Captain Me Planet

March 22, 2006

Mommy

Filed under: observations, home

Not me. Mine.

A couple of weeks ago, in the middle of hauling all the old cabinets out, and putting the new ones in (after staining, sanding, prepping, steel wooling, and waxing, and staining some more), I feel ill. Really on my back sick. High fever, can’t get out of bed, feel like poo poo sick. I held on for the first 12-18 hours, just holding my moaning to a dull roar and pretending I could still contribute in our house of complete upheaval and 4 children, and 4 adults, and no working kitchen, but by the second morning, I was out.

At some point mid-morning, as if I were hallucinating, a vision floated through my door. A vision with dark hair, and Sherwin Williams ebony stained hands, bringing fresh iced tea, with just the right amount of ice, a biscuit, and a voice from heaven. Shoogie (a sort of nick name on Sugar), what can I get you, here, let me take your temperature. My Mommy. In milliseconds, I was transported. Snug. Unburdened. At peace. I knew I would live. My duties faded away in a way, I think, only your Mommy can make them fade. I could hang up my own Mommy hat for a few hours. The Grand Dame was on the premises, and In Charge.

■ **Provided material**
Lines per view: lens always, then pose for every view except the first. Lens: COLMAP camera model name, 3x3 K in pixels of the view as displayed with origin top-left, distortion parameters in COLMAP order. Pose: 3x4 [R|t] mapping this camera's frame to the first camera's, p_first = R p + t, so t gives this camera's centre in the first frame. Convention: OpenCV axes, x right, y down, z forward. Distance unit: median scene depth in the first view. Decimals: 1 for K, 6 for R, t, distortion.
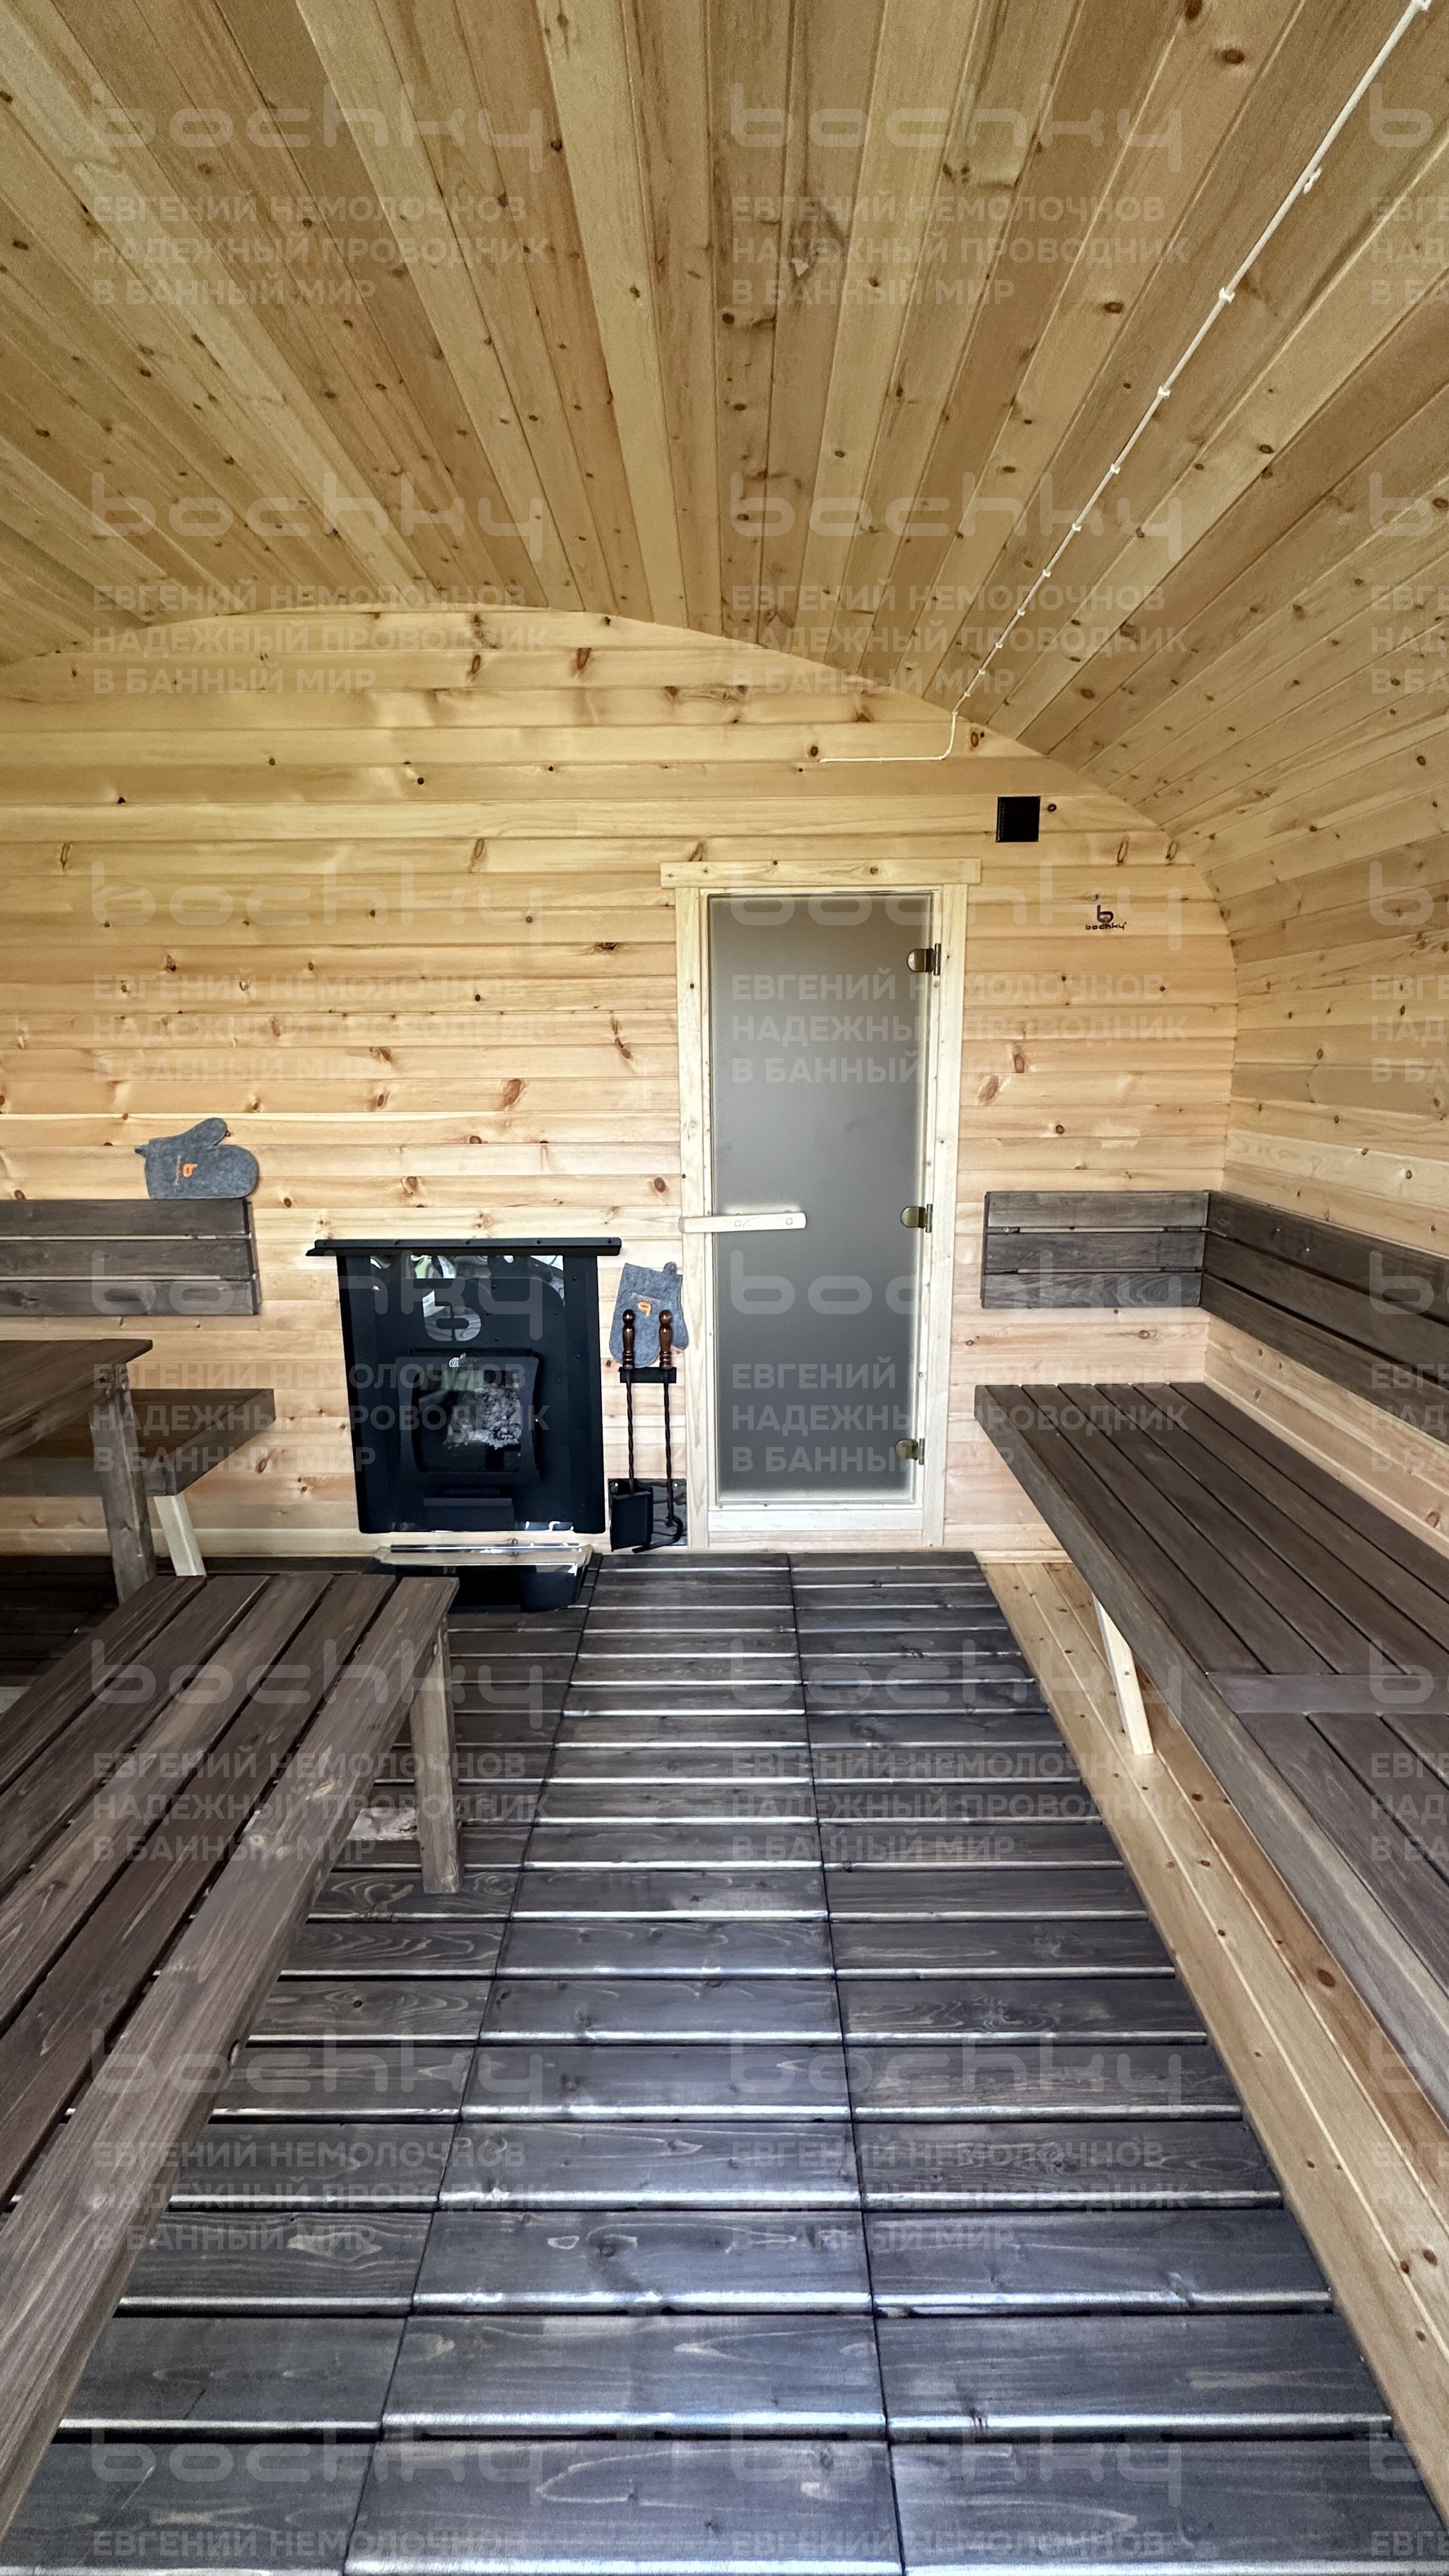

■ **Exercise details**
Pick up the blog post about being cared for by Mommy during a fever, ignoring the data, and write what comes next after its final sentence.

■ **Answer to the exercise**
DO NOT misconstrue my feelings for the Colonel’s ability to do the care-taking. He really can. And very well. He is more empathetic and sensitive to my needs than most women could ever claim about their own husbands. He’s tender. But. And forgive me here, dear. He is a man. Who does not have 40 some odd years in the trenches of care-taking. And, although he is the one I want to spend the rest of the days of my life with, in a sick pinch, there’s just no one like my Mom. And then there’s the teeny eeny tendency he has to get overwhelmed when alone with the children for extended periods of time. Sorry, hon. But to be fair, not snapping after hours of being with them takes lots of time and practice. And a helmet of Lexapro. And maybe a shield of bevarage. Of the alchoholic variety. But here again, not for my Mom. She goes in armor-less. And is still smiling when the carnage has piled up all around her.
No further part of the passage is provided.